Covariance Matrices – Measures of Similarity or Distance

covariance-matrixdistributionshypothesis testinginformation theorykullback-leibler

Are there any measures of similarity or distance between two symmetric covariance matrices (both having the same dimensions)?

I am thinking here of analogues to KL divergence of two probability distributions or the Euclidean distance between vectors except applied to matrices. I imagine there would be quite a few similarity measurements.

Ideally I would also like to test the null hypothesis that two covariance matrices are identical.

Best Answer

You can use any of the norms $\| A-B \|_p $ (see Wikipedia on a variety of norms; note that the square-root of the sum of squared distances, $\sqrt{\sum_{i,j} (a_{ij}-b_{ij})^2}$, is called Frobenius norm, and is different from $L_2$ norm, which is the square root of the largest eigenvalue of $(A-B)^2$, although of course they would generate the same topology). The K-L distance between the two normal distributions with the same means (say zero) and the two specific covariance matrices is also available in Wikipedia as $\frac12 [ \mbox{tr} (A^{-1}B) - \mbox{ln}( |B|/|A| ) ]$.

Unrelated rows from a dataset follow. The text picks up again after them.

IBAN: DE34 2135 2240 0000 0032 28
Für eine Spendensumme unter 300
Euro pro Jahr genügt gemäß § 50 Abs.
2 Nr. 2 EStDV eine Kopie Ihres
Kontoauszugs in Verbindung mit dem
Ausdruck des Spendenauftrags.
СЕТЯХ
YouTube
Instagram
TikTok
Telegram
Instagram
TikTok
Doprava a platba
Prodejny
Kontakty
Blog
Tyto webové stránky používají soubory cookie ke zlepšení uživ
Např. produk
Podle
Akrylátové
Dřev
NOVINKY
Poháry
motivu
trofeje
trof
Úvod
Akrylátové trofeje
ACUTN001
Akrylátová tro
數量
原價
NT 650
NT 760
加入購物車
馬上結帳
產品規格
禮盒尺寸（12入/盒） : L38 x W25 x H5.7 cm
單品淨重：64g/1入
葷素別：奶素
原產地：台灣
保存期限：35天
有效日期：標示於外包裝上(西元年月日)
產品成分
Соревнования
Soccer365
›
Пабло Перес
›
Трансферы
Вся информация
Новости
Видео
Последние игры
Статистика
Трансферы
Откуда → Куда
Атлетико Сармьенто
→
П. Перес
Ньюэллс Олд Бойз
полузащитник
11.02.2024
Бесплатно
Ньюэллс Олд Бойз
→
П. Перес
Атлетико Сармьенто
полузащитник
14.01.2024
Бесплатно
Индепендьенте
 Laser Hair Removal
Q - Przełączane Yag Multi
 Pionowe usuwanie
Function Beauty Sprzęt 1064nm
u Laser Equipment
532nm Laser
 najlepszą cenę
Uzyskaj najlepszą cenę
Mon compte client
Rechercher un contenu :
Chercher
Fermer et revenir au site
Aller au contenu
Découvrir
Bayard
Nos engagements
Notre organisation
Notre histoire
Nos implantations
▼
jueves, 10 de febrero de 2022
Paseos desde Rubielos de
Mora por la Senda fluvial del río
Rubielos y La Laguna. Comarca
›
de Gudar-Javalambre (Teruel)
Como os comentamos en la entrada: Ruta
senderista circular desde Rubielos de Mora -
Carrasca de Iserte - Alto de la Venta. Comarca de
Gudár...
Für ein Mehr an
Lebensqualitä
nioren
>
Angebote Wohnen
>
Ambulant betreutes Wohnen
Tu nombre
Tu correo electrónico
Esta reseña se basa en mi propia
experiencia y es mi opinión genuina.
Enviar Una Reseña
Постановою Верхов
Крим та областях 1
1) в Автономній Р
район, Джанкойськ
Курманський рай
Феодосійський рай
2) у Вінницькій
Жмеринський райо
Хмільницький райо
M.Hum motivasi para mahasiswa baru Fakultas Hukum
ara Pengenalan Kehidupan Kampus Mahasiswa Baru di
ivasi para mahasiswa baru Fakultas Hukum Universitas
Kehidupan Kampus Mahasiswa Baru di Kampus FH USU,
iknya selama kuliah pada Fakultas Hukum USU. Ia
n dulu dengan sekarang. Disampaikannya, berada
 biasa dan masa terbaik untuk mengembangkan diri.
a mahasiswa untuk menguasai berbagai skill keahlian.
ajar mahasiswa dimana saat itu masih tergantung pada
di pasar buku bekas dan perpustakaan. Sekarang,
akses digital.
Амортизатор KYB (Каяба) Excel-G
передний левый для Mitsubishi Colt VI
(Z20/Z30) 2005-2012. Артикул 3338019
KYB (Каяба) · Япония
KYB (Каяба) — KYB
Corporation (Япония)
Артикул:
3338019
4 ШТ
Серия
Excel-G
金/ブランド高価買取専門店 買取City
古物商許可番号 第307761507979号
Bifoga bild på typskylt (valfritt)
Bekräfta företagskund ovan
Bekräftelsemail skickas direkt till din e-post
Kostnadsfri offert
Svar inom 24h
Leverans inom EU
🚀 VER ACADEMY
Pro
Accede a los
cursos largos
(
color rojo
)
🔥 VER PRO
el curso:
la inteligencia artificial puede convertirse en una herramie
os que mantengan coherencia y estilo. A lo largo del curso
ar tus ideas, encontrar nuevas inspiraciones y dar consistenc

Edit: if one of the matrices is a model-implied matrix, and the other is the sample covariance matrix, then of course you can form a likelihood ratio test between the two. My personal favorite collection of such tests for simple structures is given in Rencher (2002) Methods of Multivariate Analysis. More advanced cases are covered in covariance structure modeling, on which a reasonable starting point is Bollen (1989) Structural Equations with Latent Variables.